====== GIVEN PASSAGE ======

Gary Gerstle is the Paul Mellon Professor of American History at the University of Cambridge. He previously taught at Princeton University, the Catholic University of America, the University of Maryland, and Vanderbilt University. A historian of the twentieth-century United States, he is the author, coauthor, and coeditor of six books and the author of nearly 35 articles. His books include WORKING-CLASS AMERICANISM: THE POLITICS OF LABOR IN A TEXTILE CITY, 1914–1960 (1989); AMERICAN CRUCIBLE: RACE AND NATION IN THE TWENTIETH CENTURY (2001), winner of the Saloutos Prize for the best work in immigration and ethnic history; THE RISE AND FALL OF THE NEW DEAL ORDER, 1930–1980 (1989); and RULING AMERICA: WEALTH AND POWER IN A DEMOCRACY (2005). A new book on the principles underlying the use of public power in America from the Revolution to the present will soon be published by Princeton University Press. He has served on the board of editors of the Journal of American History and the American Historical Review. His honors include a National Endowment for the Humanities Fellowship, a John Simon Guggenheim Memorial Fellowship, the Harmsworth Visiting Professorship of American History at the University of Oxford, and membership in the Society of American Historians.

======

** SET OF TASKS **
a: According to the biography of Gary Gerstle, which of his books won the Saloutos Prize for the best work in immigration and ethnic history?
b: Decide whether each statement agrees with the biography of Gary Gerstle, answering yes or no and quoting the words that settle it: (i) He once taught at Vanderbilt University. (ii) He has written more than fifty articles. (iii) RULING AMERICA was published in 2001.
c: Carry the biography of Gary Gerstle forward from its final sentence.

====== RECORD EXCERPTS ======

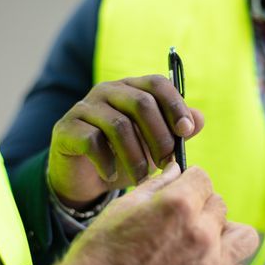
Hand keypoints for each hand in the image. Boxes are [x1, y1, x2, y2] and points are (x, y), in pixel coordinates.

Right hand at [48, 75, 204, 207]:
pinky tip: (112, 176)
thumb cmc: (124, 158)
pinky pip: (92, 141)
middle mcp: (107, 92)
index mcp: (131, 89)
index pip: (157, 84)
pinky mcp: (66, 129)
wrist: (85, 180)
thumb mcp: (154, 147)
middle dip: (159, 137)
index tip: (186, 133)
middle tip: (167, 165)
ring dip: (136, 157)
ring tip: (142, 180)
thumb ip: (175, 132)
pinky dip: (107, 163)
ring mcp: (84, 108)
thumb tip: (198, 119)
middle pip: (141, 103)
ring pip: (119, 125)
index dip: (175, 105)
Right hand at [54, 163, 258, 264]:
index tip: (180, 192)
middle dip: (202, 207)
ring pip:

======

** ANSWER SET **
a: AMERICAN CRUCIBLE: RACE AND NATION IN THE TWENTIETH CENTURY (2001)

b:
(i) Yes: "He previously taught at Princeton University, the Catholic University of America, the University of Maryland, and Vanderbilt University."
(ii) No: "the author of nearly 35 articles"
(iii) No: "RULING AMERICA: WEALTH AND POWER IN A DEMOCRACY (2005)"

c:
Emily Rosenberg specializes in U.S. foreign relations in the twentieth century and is the author of SPREADING THE AMERICAN DREAM: AMERICAN ECONOMIC AND CULTURAL EXPANSION, 1890–1945 (1982); FINANCIAL MISSIONARIES TO THE WORLD: THE POLITICS AND CULTURE OF DOLLAR DIPLOMACY (1999), which won the Ferrell Book Award; A DATE WHICH WILL LIVE: PEARL HARBOR IN AMERICAN MEMORY (2004); and TRANSNATIONAL CURRENTS IN A SHRINKING WORLD, 1870–1945 (2014). Her other publications include (with Norman L. Rosenberg) IN OUR TIMES: AMERICA SINCE 1945, Seventh Edition (2003), and numerous articles dealing with foreign relations in the context of international finance, American culture, and gender ideology. She has served on the board of the Organization of American Historians, on the board of editors of the American Historical Review, and as president of the Society for Historians of American Foreign Relations.

Norman L. Rosenberg specializes in legal history with a particular interest in legal culture and First Amendment issues. His books include PROTECTING THE 'BEST MEN': AN INTERPRETIVE HISTORY OF THE LAW OF LIBEL (1990) and (with Emily S. Rosenberg) IN OUR TIMES: AMERICA SINCE 1945, Seventh Edition (2003). He has published articles in Rutgers Law Review, UCLA Law Review, Constitutional Commentary, Law and History Review, and many other journals and law-related anthologies.

  • The addition of Pekka Hämäläinen and Denver Brunsman to the author team in the last edition continues to influence the textbook. Specialists in the history of early America and the early Republic, the new coauthors enable this edition to preserve its robust history of British America while enhancing coverage of Spanish America, French America and Native America. They give the text a stronger continental perspective, with new coverage on the early history of North American territory that became California, New Mexico and Texas. There's also more material on environmental history.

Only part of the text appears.